What you should do:
Copy the text on running Dask with the Casper PBS scheduler word for word, from "Casper will complete" to "the NCAR Jupyterhub.".

Using Dask on the New Casper PBS Scheduler#

Casper will complete a transition from Slurm to the PBS Pro workload manager on April 7, 2021. This has implications for how to spin up a Dask cluster, including via the NCAR Jupyterhub.

Below is an example script suitable for the new configuration using the PBSCluster function from dask_jobqueue. Note that the ncar_jobqueue package requires updating to work with the new configuration.

Example using new Casper-batch login#

# Import dask
import dask

# Use dask jobqueue
from dask_jobqueue import PBSCluster

# Import a client
from dask.distributed import Client

# Setup your PBSCluster
cluster = PBSCluster(
    cores=1, # The number of cores you want
    memory='10GB', # Amount of memory
    processes=1, # How many processes
    queue='casper', # The type of queue to utilize (/glade/u/apps/dav/opt/usr/bin/execcasper)
    local_directory='$TMPDIR', # Use your local directory
    resource_spec='select=1:ncpus=1:mem=10GB', # Specify resources
    project='project_id', # Input your project ID here
    walltime='02:00:00', # Amount of wall time
    interface='ib0', # Interface to use
)

Extracted data:
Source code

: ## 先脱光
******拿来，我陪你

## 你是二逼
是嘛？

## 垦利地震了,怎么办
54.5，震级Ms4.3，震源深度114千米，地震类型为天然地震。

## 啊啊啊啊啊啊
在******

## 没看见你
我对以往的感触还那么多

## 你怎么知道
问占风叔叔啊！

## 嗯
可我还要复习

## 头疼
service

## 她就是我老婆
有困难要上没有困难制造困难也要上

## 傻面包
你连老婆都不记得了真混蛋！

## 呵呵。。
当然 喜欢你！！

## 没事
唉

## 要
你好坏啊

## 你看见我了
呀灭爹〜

Result below:
Casper will complete a transition from Slurm to the PBS Pro workload manager on April 7, 2021. This has implications for how to spin up a Dask cluster, including via the NCAR Jupyterhub.